[Opening Provided text section]

I spent a solid five minutes just trying
to think about how to change her. What made it worse was that her
"helper" was there watching. She couldn't really HELP me because,
short of pinning her arms to the floor, there was nothing I could have her do
for me. The best way to do it, I decided, was to DO it! So I did it. And much
squirming and fighting ensued.
There is no 'tidy' way to change poopy
underpants short of cutting them off like a trauma nurse in a particularly
messy E.R. situation. I considered this but discarded it. I "got down to
it". Hands immediately began exploring but were blocked by my diaper
changing kung fu. Legs countered with a kick to my chest. My hand grabbed the
leg, but released it to block the questing hands again. The trunk twisted,
escape was inevitable, but again, her Kung Fu was no match for my own. The
other foot kicked free and the mess began. "Shit!" I said, probably
not as quietly as I should have. Shit, indeed. On the carpet, on my hands, on
her hands, on her legs. . . everywhere. I sent the "helper" to get
wet paper towel as extricated the underpants from my daughters anatomy, tucking
them inside the pull-up. . . cleaning shit speckled carpet with wet wipes. . .
cleaning legs with one wipe as questing hands resoiled themselves to the
cheerful giggling of my daughter. Wipe followed wipe, each newly cleaned body
part soiling a new wipe that added to the stack of wadded up wipes in the
pull-up. Still she kicked and twisted. Eventually she was clean. . . in a
pull-up. . . as I tackled the carpet. . . then myself. Shorts. . . hands. . .
The wipes stacked higher and higher until at last it was over. But my brain was
broken.
Fuck you, egg timer. Fuck
you, 30 minute changing schedule.
"I think we're pretty much done with
the timer for a while," I told her helper calmly (think in terms of Hannibal Lector
calm. . . the sort of calm that hides psychotic impulses beneath a cultured and charming patina). "My brain is
broken right now and I'm going to need a little down time to fix it."
Indeed immediately following this edict the stress began fading slowly away, sloughing off my psyche like a shed skin from a serpent.
The helper left, and I fed my daughter an hour or so later, putting her on the
potty when I damn well felt like it, just prior to her nap. No more underpants.
No more ringing menace. Just, get her on the potty.

[Closing Provided text section]

* Exercise goal
Extract the passage of the potty-training text that runs from "I spent a solid" up to and including "and fighting ensued.", copying it word for word.

[Opening Supplied information section]

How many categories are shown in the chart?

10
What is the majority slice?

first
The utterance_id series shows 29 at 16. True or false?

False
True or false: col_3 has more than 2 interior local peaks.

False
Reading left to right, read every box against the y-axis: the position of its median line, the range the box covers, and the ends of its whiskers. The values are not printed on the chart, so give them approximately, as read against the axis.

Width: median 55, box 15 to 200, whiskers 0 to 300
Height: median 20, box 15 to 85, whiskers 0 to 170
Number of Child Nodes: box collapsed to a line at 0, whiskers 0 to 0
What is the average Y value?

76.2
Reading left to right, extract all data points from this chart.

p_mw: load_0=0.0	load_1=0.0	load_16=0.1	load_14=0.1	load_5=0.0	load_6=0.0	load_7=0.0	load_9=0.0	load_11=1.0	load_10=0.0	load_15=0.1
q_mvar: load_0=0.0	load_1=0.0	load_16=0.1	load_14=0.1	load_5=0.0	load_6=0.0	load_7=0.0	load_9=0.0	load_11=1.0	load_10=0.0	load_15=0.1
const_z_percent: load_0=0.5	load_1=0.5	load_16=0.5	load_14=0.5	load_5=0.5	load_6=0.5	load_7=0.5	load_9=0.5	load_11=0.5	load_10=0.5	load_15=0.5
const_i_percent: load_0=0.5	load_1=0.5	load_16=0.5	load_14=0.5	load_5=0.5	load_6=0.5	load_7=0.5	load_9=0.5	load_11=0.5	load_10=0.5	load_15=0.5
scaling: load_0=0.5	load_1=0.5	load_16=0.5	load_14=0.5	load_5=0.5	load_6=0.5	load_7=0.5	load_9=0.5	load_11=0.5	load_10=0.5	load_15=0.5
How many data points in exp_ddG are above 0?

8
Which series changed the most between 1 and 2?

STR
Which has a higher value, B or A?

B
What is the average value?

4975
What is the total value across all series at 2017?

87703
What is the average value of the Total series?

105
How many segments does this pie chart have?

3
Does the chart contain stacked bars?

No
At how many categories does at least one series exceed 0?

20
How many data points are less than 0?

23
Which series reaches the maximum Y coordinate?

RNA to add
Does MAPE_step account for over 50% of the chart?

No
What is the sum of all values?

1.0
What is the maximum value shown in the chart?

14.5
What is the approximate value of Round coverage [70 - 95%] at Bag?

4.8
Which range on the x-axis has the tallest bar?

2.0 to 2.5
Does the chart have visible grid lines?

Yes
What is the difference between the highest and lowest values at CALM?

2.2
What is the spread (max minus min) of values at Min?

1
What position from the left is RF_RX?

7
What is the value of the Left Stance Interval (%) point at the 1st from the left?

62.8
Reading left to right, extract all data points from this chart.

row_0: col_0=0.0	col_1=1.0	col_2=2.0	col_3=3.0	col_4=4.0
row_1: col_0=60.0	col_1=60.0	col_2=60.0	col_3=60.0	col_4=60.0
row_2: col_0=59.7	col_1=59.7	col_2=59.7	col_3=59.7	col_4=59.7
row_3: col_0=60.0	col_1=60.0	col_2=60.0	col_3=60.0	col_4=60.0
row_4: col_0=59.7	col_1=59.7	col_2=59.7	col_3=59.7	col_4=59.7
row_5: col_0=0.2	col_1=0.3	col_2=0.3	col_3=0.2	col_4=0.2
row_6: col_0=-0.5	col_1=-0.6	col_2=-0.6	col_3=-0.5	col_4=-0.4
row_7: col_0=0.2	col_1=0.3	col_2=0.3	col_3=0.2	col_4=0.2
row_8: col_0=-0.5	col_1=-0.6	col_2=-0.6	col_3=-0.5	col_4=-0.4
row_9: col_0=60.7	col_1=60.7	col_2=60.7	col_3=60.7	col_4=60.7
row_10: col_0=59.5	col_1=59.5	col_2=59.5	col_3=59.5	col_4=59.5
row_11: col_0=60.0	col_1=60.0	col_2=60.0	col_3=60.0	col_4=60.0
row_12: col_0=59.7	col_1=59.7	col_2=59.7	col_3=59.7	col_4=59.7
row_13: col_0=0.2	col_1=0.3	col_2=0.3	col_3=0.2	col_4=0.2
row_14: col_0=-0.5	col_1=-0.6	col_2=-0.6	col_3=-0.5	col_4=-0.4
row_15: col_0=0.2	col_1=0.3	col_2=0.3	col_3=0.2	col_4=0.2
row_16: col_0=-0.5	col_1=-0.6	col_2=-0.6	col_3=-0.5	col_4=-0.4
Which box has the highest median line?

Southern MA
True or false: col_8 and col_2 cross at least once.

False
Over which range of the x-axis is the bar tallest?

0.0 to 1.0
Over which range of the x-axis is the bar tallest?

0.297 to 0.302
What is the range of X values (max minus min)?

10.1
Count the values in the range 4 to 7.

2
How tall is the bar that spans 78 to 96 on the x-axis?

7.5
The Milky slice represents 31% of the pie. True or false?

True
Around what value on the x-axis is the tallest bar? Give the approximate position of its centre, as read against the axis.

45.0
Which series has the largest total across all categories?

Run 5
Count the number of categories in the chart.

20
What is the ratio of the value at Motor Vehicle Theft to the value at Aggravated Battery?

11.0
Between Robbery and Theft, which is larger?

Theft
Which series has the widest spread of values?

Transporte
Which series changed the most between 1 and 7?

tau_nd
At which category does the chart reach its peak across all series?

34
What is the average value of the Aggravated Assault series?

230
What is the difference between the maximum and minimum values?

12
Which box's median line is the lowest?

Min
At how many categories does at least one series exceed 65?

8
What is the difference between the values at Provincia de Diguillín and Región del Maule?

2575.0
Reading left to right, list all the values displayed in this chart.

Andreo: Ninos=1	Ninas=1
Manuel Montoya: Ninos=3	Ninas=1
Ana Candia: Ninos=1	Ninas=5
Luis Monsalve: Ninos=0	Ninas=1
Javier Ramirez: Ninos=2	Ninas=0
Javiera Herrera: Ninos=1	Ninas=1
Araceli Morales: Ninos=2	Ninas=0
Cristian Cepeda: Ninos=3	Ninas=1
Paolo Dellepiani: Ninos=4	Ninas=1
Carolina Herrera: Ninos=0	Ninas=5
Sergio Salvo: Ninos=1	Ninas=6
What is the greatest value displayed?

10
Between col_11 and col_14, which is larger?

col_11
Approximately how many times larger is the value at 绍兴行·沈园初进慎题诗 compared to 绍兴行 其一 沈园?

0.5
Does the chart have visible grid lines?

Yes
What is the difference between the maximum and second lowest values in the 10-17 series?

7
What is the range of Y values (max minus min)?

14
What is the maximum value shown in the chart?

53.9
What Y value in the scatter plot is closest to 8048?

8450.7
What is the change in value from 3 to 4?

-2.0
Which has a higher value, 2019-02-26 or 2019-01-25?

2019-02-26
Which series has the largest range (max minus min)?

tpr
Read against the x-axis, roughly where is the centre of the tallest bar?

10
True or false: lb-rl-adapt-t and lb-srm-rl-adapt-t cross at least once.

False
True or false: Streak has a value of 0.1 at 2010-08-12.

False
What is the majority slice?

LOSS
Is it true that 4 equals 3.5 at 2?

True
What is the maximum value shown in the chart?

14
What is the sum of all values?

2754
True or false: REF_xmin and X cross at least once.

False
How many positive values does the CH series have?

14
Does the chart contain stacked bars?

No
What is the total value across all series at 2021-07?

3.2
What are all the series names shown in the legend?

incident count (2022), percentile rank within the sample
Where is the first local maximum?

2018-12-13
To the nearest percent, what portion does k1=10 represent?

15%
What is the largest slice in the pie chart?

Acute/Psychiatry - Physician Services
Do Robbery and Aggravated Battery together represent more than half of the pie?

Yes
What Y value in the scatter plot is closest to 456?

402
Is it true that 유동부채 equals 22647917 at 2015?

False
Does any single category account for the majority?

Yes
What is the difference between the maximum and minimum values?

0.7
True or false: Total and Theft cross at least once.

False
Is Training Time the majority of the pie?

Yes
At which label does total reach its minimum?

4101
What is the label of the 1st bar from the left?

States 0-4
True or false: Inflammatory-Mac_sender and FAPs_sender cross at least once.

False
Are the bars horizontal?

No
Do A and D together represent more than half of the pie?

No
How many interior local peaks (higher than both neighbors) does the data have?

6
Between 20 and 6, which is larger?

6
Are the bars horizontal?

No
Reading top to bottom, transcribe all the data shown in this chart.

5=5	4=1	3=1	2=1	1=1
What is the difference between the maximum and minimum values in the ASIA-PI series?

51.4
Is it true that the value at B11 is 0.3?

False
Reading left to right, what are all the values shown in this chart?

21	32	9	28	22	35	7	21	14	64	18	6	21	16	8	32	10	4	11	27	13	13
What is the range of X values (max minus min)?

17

[Closing Supplied information section]

* Answer to the exercise
I spent a solid five minutes just trying
to think about how to change her. What made it worse was that her
"helper" was there watching. She couldn't really HELP me because,
short of pinning her arms to the floor, there was nothing I could have her do
for me. The best way to do it, I decided, was to DO it! So I did it. And much
squirming and fighting ensued.